REPUBLIKA.CO.ID, JAKARTA -- Peneliti Kebijakan Publik dari Universitas Indonesia, Defny Holidin menilai perintah telah melakukan pemborosan anggaran melalui penyewaan jasa influencer. Menurutnya, penyebaran informasi melalui influencer kerap bergeser dari informasi yang seharusnya.
"Sebetulnya peran influencer itu sama sekali tidak diperlukan dan secara anggaran rasionalitas anggaran, kita akan mengatakan itu pemborosan," kata Defni Holidin di Jakarta, Jumat (21/8).

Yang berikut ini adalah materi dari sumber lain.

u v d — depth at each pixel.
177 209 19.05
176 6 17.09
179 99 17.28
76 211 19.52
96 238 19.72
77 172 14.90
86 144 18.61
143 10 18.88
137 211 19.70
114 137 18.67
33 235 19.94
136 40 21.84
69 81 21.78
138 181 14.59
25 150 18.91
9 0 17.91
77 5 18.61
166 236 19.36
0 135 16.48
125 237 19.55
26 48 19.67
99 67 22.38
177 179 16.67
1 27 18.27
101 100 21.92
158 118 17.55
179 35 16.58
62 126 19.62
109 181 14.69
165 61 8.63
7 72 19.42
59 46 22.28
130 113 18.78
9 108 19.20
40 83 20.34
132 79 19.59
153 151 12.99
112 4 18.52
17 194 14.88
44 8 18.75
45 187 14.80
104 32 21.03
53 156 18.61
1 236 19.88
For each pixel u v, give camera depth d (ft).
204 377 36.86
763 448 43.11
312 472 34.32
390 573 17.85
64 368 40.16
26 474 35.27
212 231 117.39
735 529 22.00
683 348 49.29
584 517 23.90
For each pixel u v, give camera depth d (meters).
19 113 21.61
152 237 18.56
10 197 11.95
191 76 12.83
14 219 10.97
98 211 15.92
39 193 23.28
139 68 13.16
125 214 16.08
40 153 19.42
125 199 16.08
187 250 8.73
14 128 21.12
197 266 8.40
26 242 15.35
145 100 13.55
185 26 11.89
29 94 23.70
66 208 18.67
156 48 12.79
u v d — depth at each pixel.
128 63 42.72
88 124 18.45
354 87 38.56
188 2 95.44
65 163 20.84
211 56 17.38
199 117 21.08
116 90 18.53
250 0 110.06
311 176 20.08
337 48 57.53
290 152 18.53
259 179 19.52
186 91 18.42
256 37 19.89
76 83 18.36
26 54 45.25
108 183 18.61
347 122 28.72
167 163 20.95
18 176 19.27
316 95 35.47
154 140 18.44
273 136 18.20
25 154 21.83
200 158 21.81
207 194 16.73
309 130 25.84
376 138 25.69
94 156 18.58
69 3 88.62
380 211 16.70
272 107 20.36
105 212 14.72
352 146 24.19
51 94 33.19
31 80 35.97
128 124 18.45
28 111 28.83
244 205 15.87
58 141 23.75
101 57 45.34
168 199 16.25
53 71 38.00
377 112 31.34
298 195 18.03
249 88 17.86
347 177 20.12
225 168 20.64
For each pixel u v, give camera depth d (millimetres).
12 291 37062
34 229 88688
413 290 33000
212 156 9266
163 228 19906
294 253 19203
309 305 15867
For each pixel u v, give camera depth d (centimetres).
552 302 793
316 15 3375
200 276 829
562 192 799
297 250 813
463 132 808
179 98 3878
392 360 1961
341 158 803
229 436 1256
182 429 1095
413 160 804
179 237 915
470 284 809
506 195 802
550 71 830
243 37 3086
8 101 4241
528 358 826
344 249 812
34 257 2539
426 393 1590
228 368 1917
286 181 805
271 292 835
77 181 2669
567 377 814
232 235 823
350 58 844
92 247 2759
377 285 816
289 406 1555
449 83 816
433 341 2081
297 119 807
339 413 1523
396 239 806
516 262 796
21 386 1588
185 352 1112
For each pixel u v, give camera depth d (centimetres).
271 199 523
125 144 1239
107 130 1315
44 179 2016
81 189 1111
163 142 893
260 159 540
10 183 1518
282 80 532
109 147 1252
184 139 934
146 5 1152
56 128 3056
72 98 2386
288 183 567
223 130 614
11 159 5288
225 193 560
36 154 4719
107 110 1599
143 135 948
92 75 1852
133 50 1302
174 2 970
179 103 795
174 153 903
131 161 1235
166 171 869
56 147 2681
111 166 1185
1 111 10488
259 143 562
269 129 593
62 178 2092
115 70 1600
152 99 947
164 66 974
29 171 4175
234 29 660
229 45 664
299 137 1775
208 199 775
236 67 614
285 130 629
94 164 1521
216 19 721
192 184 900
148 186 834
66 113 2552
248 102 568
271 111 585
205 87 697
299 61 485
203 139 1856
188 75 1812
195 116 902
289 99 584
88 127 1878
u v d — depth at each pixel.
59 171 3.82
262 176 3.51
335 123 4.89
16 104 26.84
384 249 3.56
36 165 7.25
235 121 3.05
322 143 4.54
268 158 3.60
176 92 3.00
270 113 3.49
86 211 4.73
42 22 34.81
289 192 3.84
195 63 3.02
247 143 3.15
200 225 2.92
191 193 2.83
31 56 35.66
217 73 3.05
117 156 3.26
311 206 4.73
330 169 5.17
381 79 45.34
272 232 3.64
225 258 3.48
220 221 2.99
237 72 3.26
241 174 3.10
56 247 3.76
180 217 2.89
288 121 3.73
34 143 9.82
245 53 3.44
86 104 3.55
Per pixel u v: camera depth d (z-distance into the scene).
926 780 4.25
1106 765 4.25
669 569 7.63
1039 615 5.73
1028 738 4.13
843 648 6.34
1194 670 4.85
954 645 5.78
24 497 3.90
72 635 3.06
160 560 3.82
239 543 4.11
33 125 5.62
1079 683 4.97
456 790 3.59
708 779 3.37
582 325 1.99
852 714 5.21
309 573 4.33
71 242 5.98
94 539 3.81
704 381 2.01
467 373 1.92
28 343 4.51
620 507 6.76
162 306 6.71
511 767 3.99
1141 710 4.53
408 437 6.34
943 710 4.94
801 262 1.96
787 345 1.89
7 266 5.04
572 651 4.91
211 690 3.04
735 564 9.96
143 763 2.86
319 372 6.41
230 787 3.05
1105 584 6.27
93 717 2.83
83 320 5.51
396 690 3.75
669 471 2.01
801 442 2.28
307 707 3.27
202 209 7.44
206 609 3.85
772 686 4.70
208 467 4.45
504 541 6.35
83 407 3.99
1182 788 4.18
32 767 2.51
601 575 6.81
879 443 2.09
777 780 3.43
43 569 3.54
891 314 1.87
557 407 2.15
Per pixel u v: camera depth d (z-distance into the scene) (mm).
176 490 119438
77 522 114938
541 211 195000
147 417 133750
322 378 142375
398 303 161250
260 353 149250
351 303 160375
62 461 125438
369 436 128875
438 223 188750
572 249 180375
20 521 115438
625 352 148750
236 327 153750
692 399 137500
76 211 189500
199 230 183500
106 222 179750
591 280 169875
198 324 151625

Dia mengatakan, secara prinsip cara kerja influencer dari sisi alokasi anggaran memperlihatkan bahwa pemerintah belum konsisten dalam menjalankan kebijakan mereka. Dia mengatakan, pemerintah belum memiliki satu arah prioritas yang jelas dalam membuat dan melaksanakan kebijakan.
Defny menilai, selama ini informasi yang disebarkan influencer kerap berbelok sehingga membahayakan publik. Selain itu, sambung dia, peran influencer dan buzzer ini kini malah beralih dari alat sosialisasi menjadi alat propaganda baru untuk menciptakan persepsi positif dari masyarakat.
"Jadi prinsipnya, kalau kita lihat dari cara kerja influencer dari sisi alokasi anggaran dan dari sisi pemerintah belum konsisten, maka sebetulnya peran influencer itu sama sekali tidak diperlukan," katanya.
Dia menerangkan, setiap kementerian dan lembaga sudah memiliki anggaran untuk melakukan sosialisasi kebijakan tertentu. Dia beroendapat bahwa pemanfaatan influencer sedikit banyak memperlihatkan bahwa lembaga kehumasan atau public relatiom di masing-masing kementerian tidak berjalan.
Sebelumnya, Indonesian Corruption Watch (ICW) mengungkapkan bahwa pemerintah telah menghabiskan dana Rp 90,45 miliar untuk belanja jasa influencer. Dana puluhan miliar rupiah itu digunakan pemerintah pusat mulai dari 2017 hingga 2020.